Squeeing like an overexcited fangirl…

I recently attended a regional conference for school librarians that has changed my life and, unwittingly, the lives of my family members.

Keynote speaker, Shannon McClintock Miller, challenged the other members of the audience and I to utilize the technology at our fingertips to do what the library has always done – connect readers to new people, places, and ideas.  Throughout her engaging presentation, she managed to casually mention the names of some of my biggest author crushes as she described her social media interactions while managing to maintain her wholesome, Midwest persona.

Why hadn’t I done this?  Why hadn’t I connected with or even attempted to connect with the people whose books inspire me, my children, and my students each and every day?

Like many out there, I’m a bit of a social media junkie.  I often begin and end my days with Facebook.  Twitter and Instagram are downloaded to my iPhone, though Snapchat is a bit too “youthful” for this over-30 mother-of-two.  Why was I wasting my time browsing the posts of people I never talked to in high school when I could be swooning over picture book authors?
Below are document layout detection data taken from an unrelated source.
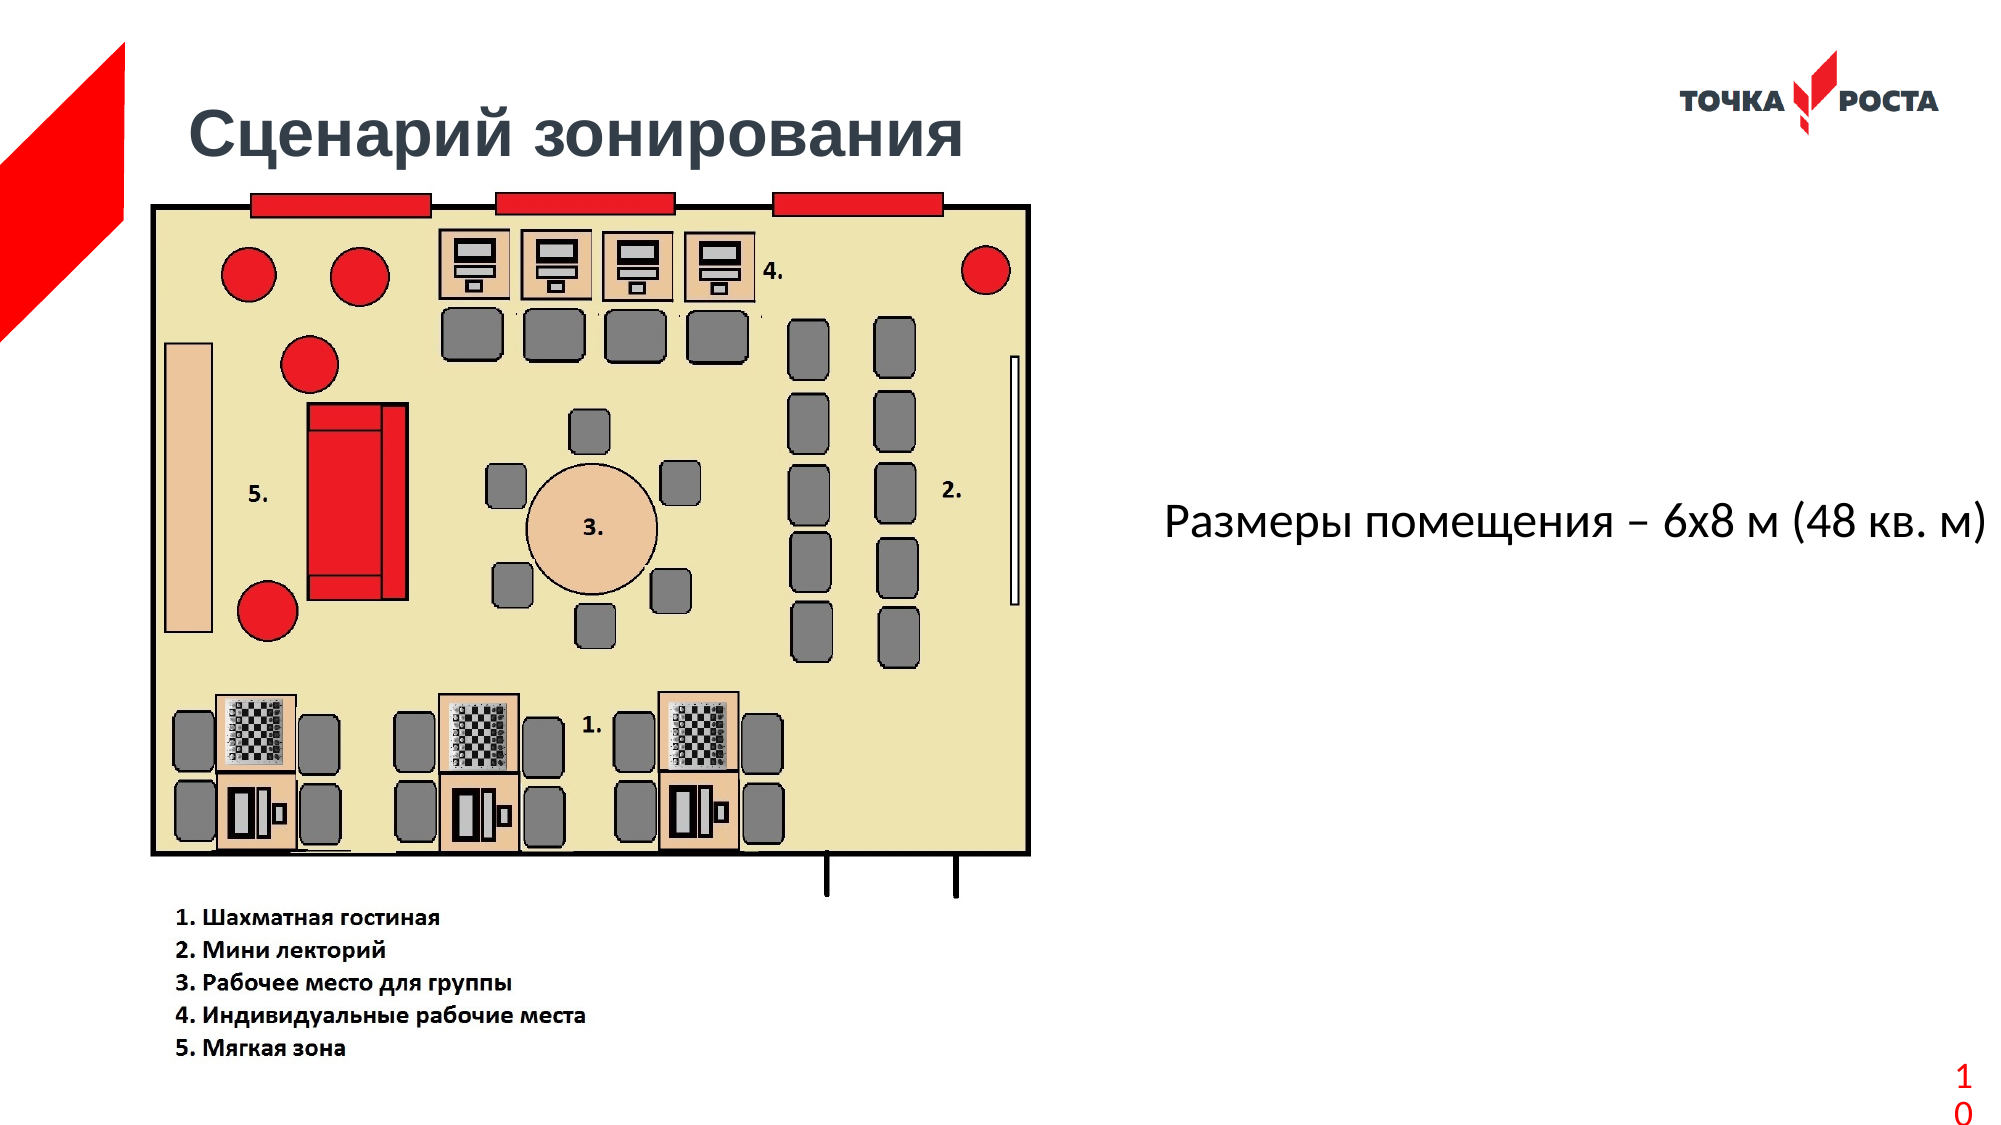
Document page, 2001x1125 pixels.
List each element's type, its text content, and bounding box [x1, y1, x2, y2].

picture [1671, 42, 1947, 146]
slide_number 10 [1946, 1043, 1984, 1103]
text_box Размеры помещения – 6x8 м (48 кв. м) [1156, 479, 1996, 615]
picture [132, 170, 1034, 1071]
title Сценарий зонирования [180, 59, 1503, 211]
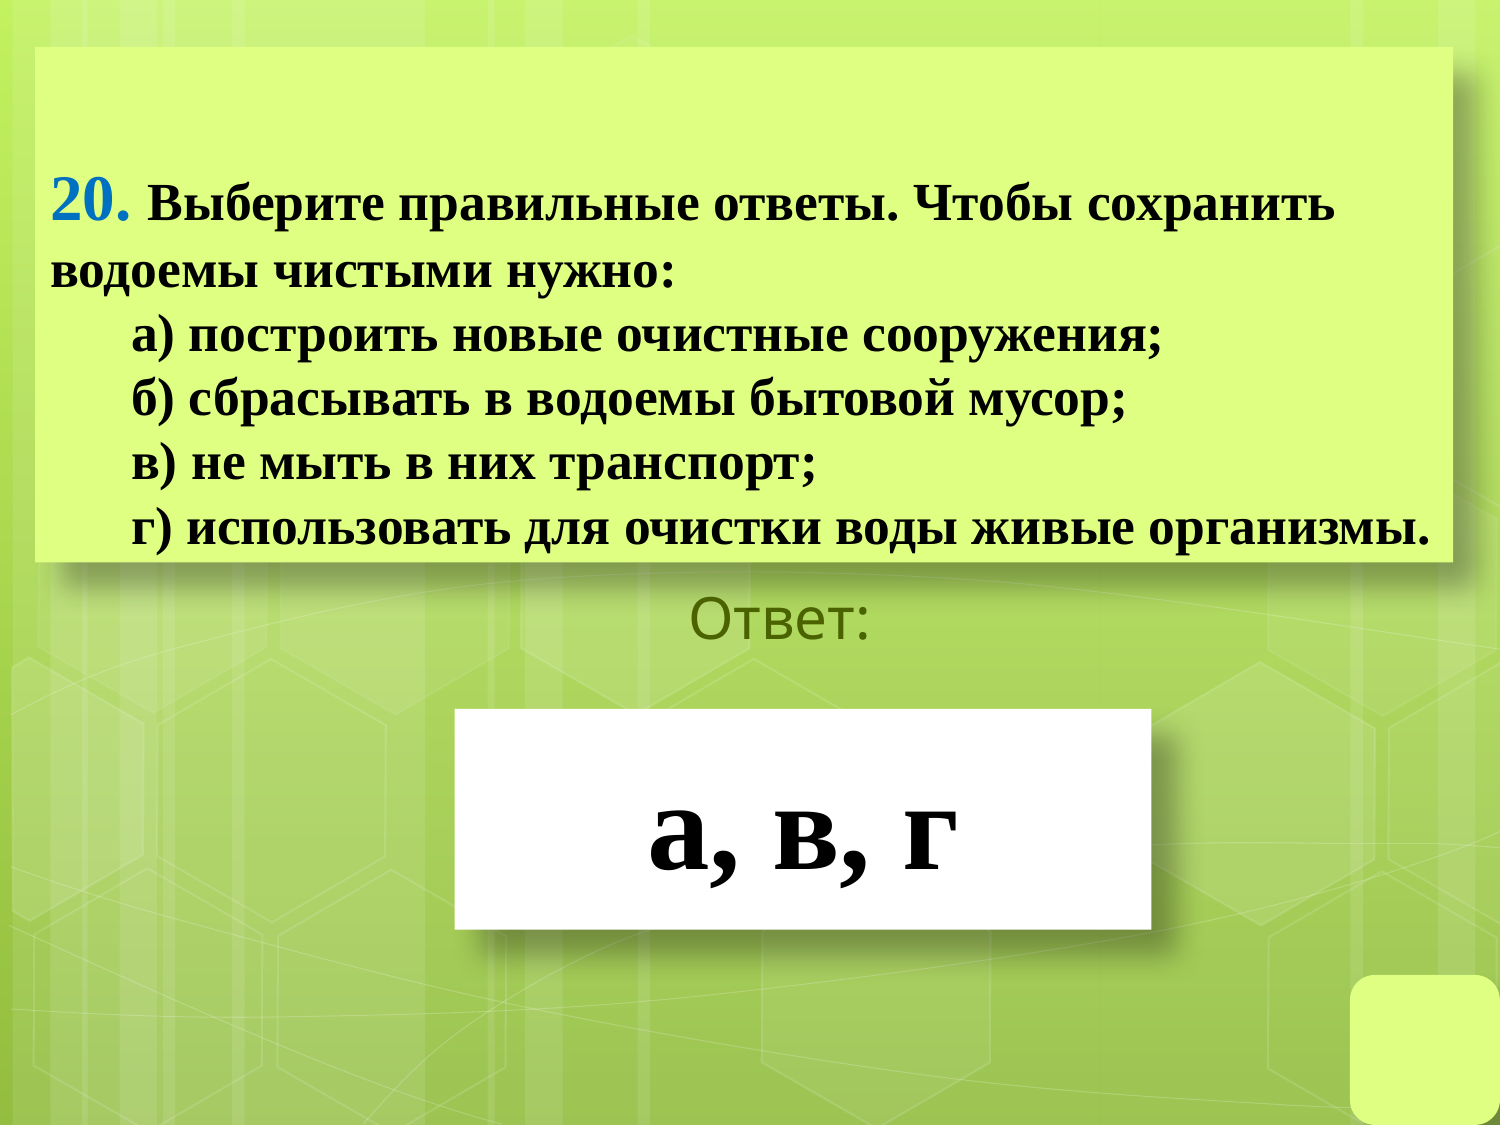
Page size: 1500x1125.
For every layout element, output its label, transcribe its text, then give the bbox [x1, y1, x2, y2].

text_box Ответ: [549, 574, 1010, 659]
text_box [1348, 973, 1500, 1125]
text_box а, в, г [453, 707, 1153, 931]
title 20. Выберите правильные ответы. Чтобы сохранить водоемы чистыми нужно: а) построить новые очистные сооружения; б) сбрасывать в водоемы бытовой мусор; в) не мыть в них транспорт; г) использовать для очистки воды живые организмы. [35, 46, 1454, 563]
And that’s when the conference fell apart for me and I began to find my biblio|parenting voice.

Instead of giving my complete and total attention to the session speakers (as I would ask of my students), I began obsessively searching Facebook for authors to friend (the verb).

Why was I doing this?

At first, I’ll admit, I was on a bit of a Facebook-stalking kind-of high.  Librarian searching skills do apply to social media too, you know…

Then, I made an actual connection.

Thank you, author Nina Laden, for taking a chance on a random friend request and opening a line of communication…


I had connected.  With an actual author.

The overexcited fangirl in me squee-ed!!!

And then, the adult took over.  I had accomplished my goal.  Now what?